By his response at the September 25 status hearing, it appears that defense counsel had not made a discovery request within the ten days. Because the court can order Rule 16 discovery after the ten-day period has run, however, one cannot argue that defendant had lost his Rule 16 rights by the date of the status hearing, even if the 10-day rule applied. By virtue of the Court's power to order discovery at any time, defendant's rights here were savedby the court itself.

[7] In rejecting defendant's argument that Officer Clay should not be allowed to impeach defendant with the "con man" admission, the court did not analyze the Jencks Act issue prior to defendant's taking the stand, let alone before Officer Clay's rebuttal testimony. The question arose late in the trial, without opportunity for thorough argument. We cannot say, therefore, that the court made the kind of Jencks Act determination required.

[8] The government ordered the September 25 transcript for use in its own brief and supplied it for the record. Neither the government nor the court reporter notified defense counsel of the government's request for this transcript. Nor was either required to do so. Our court accordingly has amended its rules, effective September 26, 1977, as follows:

It is ORDERED,sua sponte, that Rules 10(c) and 23(b) are hereby amended by adding the following: In any appeal in which the government (United States or District of Columbia) or the Public Defender Service is a party and orders reporter's transcript prepared, counsel shall serve a copy of the order for transcript upon opposing counsel and upon the Clerk of this Court.

[9] In United States v. Johnson, supra, the defendant argued that timely discovery of the statements would have affected his decision to take the stand. The court rejected that argument on the ground that he had to take the stand in any event to rebut the other strong evidence against him; otherwise, his "goose was cooked." Id. at 1005. In the present case defendant does not argue that he might not have taken the stand had he known about the withheld portion of Officer Clay's testimony to the grand jury; but unlike Johnson, supra, there is not the strong corroboration of complainant's charges here that could lead a court to find the prosecutor's withholding tactic harmless. This case turned on whether the jury believed complainant or defendant.

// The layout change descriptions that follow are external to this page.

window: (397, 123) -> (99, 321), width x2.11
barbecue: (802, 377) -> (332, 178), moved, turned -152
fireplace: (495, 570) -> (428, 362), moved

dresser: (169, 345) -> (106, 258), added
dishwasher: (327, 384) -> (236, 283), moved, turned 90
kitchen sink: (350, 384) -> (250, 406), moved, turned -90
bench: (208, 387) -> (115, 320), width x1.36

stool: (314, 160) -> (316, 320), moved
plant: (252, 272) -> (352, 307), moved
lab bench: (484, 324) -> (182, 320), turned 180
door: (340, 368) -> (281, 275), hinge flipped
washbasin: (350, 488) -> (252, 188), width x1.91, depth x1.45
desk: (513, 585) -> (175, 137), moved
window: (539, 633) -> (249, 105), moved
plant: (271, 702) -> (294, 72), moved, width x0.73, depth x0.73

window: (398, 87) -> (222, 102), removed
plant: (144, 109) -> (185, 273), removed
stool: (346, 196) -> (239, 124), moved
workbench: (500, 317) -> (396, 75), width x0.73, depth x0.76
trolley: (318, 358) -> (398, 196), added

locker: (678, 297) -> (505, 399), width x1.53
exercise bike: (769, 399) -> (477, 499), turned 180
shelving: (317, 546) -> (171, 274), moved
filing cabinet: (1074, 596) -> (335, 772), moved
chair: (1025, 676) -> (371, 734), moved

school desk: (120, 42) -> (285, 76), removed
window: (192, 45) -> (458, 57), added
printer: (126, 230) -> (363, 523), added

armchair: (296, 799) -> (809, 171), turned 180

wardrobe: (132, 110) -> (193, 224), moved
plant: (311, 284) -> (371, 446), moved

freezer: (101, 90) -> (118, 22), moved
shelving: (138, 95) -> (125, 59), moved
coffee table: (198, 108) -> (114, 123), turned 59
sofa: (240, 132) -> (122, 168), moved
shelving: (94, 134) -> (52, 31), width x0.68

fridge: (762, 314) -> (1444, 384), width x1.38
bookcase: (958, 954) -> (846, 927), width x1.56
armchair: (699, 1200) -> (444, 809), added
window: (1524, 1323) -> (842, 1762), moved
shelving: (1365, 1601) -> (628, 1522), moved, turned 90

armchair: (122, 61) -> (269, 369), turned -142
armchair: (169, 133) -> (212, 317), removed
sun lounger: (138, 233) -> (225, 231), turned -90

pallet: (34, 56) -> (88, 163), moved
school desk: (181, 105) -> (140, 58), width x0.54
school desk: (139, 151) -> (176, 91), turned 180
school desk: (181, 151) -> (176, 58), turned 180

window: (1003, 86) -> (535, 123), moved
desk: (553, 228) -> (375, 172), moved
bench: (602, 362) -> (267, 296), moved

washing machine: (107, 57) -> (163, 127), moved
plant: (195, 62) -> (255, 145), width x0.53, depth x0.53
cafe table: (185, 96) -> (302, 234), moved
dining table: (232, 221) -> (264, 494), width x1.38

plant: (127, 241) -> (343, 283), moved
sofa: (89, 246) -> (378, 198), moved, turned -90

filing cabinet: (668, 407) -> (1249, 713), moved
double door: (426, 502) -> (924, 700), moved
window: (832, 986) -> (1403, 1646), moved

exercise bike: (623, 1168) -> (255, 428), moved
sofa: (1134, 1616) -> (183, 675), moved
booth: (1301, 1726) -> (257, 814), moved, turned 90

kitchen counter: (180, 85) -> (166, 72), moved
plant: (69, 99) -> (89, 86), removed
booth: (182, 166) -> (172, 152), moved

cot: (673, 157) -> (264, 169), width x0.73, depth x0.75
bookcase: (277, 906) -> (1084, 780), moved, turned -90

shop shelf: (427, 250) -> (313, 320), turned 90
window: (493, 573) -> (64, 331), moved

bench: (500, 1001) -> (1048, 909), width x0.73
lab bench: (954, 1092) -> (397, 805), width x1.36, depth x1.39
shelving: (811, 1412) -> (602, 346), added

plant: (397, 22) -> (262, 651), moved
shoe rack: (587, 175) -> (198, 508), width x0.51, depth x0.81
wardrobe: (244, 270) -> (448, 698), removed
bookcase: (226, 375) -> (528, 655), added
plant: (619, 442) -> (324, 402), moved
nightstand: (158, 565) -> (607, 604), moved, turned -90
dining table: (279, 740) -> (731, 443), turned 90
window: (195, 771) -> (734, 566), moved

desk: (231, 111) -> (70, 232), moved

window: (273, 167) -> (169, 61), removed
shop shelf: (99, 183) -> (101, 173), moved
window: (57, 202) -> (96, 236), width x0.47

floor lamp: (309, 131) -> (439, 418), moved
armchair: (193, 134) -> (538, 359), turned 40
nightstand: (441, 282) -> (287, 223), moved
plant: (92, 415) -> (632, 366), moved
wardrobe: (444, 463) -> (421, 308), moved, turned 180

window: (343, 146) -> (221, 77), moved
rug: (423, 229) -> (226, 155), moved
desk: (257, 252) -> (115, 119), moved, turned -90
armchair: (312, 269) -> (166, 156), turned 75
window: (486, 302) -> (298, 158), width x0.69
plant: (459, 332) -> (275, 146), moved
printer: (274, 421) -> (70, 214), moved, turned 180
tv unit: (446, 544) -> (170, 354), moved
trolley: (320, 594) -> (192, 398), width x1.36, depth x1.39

[10] In Johnson, supra, and Arcentales, supra, the Second and Fifth Circuit Courts of Appeal found that the error in not producing statements pursuant to Rule 16(a) was harmless beyond a reasonable doubt, thereby utilizing the standard of Chapman v. California, 386 U.S. 18, 87 S. Ct. 824, 17 L. Ed. 2d 705 (1967) applicable to error of a "constitutional dimension." We do not need to decide whether that standard should be used here, for it is clear from the record that the prosecutor's actions, sustained by the trial court, require reversal under the less stringent standard announced in Kotteakos v. United States, 328 U.S. 750, 66 S. Ct. 1239, 90 L. Ed. 1557 (1946). We "cannot say, with fair assurance, after pondering all that happened without stripping the erroneous action from the whole, that the judgment was not substantially swayed by the error . . ." Id. at 765, 66 S. Ct. at 1248.

[11] It is possible that the prosecutor did not perceive that the "con man" admission was inculpatory, even though he did see its potential for impeaching defendant. It is also possible that in saying defendant's statements were "oral," the prosecutor did not intentionally overlook the fact that they had been recorded. Thus, we choose not to reach defendant's contention that the prosecutor's conduct violated professional ethics.

[12] On his direct examination, to avoid impeachment by the prosecutor, defendant admitted to four prior convictionsone each for robbery, housebreaking, possession of implements of a crime, and violation of the act relating to dangerous drugs. We cannot conclude, however, that the adverse impact of these admissions on his credibility was so overwhelming that his later impeachment with the "con man" admission was merely cumulative and thus harmless. To the contrary, impeachment of a defendant by showing that he appeared to lie on the stand is usually devastating; it has an impact on credibility beyond the harm one normally would associate with prior convictions.